The Midnight’s Children Meander, Week 8

Friends, I have no one to blame but myself! I set us an ambitious goal and like a few fellow Meanderers, this is the week that tripped me up.

Perhaps both the book and real life had just a little more plot than my brain was ready to handle. 🙂

With your indulgence, I’ll go perhaps a little easy on us (aka me) with this week’s page target, and aim to rejoin you all at the next roadstop. Speaking of which….

The next roadstop: Let’s gather our ponies and/or kick up our sandals at the end of the section entitled “The Buddha” (aka page 413 in the Random House paperback), where something “swallows them up.”

And this? This is the post for comments on sections 2.15 through 3.1.

And also: Wikipedia tells us that “Shakespeare’s phrase, ‘hoist with his own petard,’ is an idiom that means ‘to be harmed by one’s own plan to harm someone else’ or ‘to fall into one’s own trap,’ implying that one could be lifted (blown) upward by one’s own bomb, or in other words, be foiled by one’s own plan.”

◆ Data section ◆
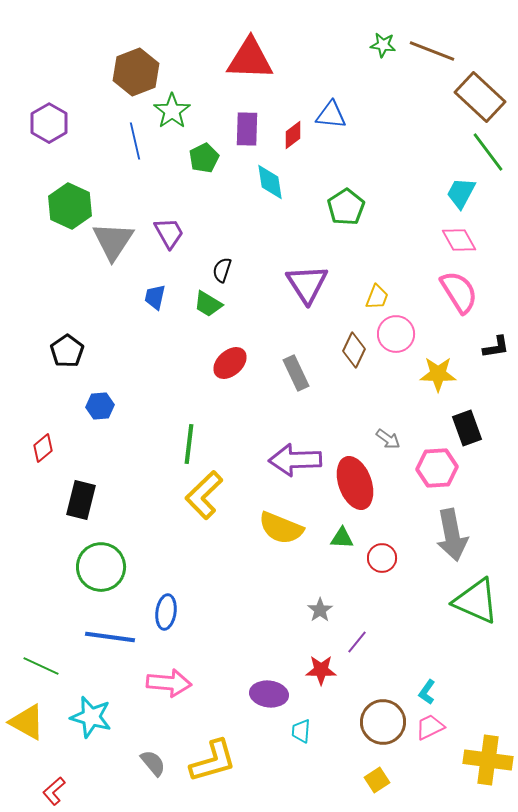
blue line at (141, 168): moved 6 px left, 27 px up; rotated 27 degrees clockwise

◆ Work to be completed ◆
Copy the whole Midnight's Children reading-group post word for word. Work only from the reading-group post.

◆ Answer to the exercise ◆
The Midnight’s Children Meander, Week 8

Friends, I have no one to blame but myself! I set us an ambitious goal and like a few fellow Meanderers, this is the week that tripped me up.

Perhaps both the book and real life had just a little more plot than my brain was ready to handle. 🙂

With your indulgence, I’ll go perhaps a little easy on us (aka me) with this week’s page target, and aim to rejoin you all at the next roadstop. Speaking of which….

The next roadstop: Let’s gather our ponies and/or kick up our sandals at the end of the section entitled “The Buddha” (aka page 413 in the Random House paperback), where something “swallows them up.”

And this? This is the post for comments on sections 2.15 through 3.1.

And also: Wikipedia tells us that “Shakespeare’s phrase, ‘hoist with his own petard,’ is an idiom that means ‘to be harmed by one’s own plan to harm someone else’ or ‘to fall into one’s own trap,’ implying that one could be lifted (blown) upward by one’s own bomb, or in other words, be foiled by one’s own plan.”